=== Work item ===
In the forum thread about finding trim for a 46-gallon bow front aquarium, what dimensions does Aqueon's website list for a 46 bow?

=== Text section ===
'''
I would contact the company that made the tank. They can at least point you in the right direction.


----------



## kd5exp (Mar 21, 2014)

That's a problem, I picked this up used and don't know the maker of this tank.


----------



## Akari_32 (May 20, 2014)

They took all the bits off the bottom? There's usually a little tag-like sticker half under the rim that says the manufacturer.... Since it's a bow front, you can always start by looking up who makes 46 gallon bow fronts, using the measurements of the tank. Not every company uses the same dimension.


----------



## BillD (May 17, 2005)

If the bottom trim is intact, you can remove it and swap with the top.


----------



## kd5exp (Mar 21, 2014)

The bottom trim has a section missing (broken) so that won't work. I called several companies and from what I get they don't handle it anymore. Some one had to have these, too many of them around. Thought about making a metal one but having hard time finding stainless steel like I need. any ideas?


----------



## Deeda (Oct 12, 2012)

You can try calling Aqueon directly with the dimensions of your tank and see if you can purchase it from them or have them send it to a store in your area. Their website lists a 46 bow dimensions as 36-3/8" long x 16-3/8" wide x 20-7/8" high. You may also need the thickness of the glass if it isn't their brand but it may fit properly.


----------



## Mcdaphnia (Dec 16, 2003)

If you can't get a frame replacement, you could have a piece of glass cut to fit as a glass center brace. There will be extra cost for the curve that has to be on one end of the new brace.


----------
'''
=== Collected data ===
'''
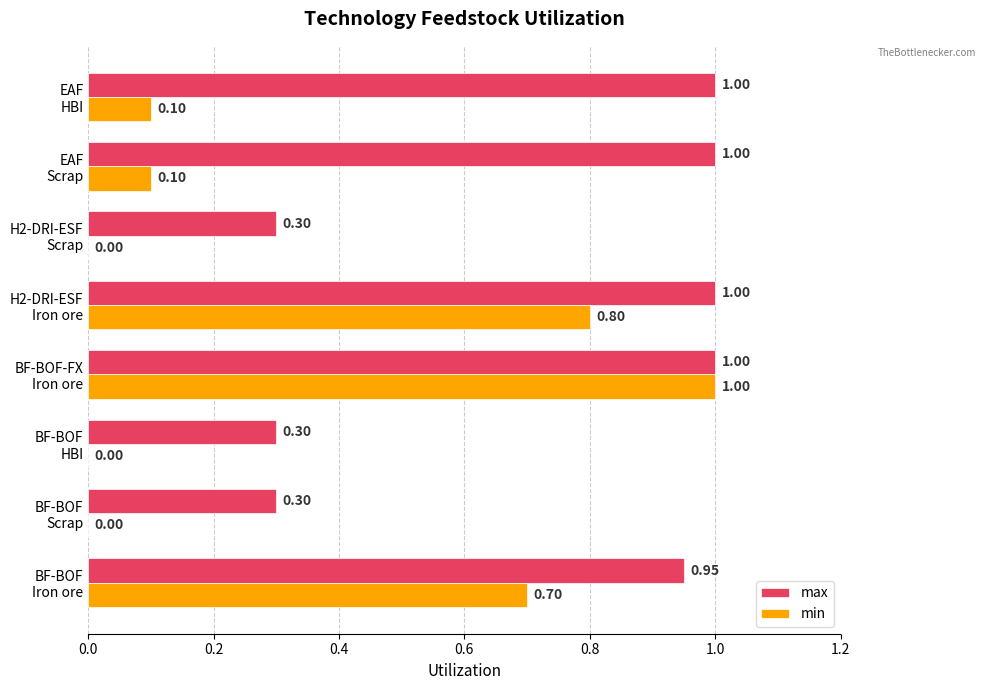

Which series has the largest total across all categories?

max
'''
=== Solution for this problem ===
36-3/8" long x 16-3/8" wide x 20-7/8" high.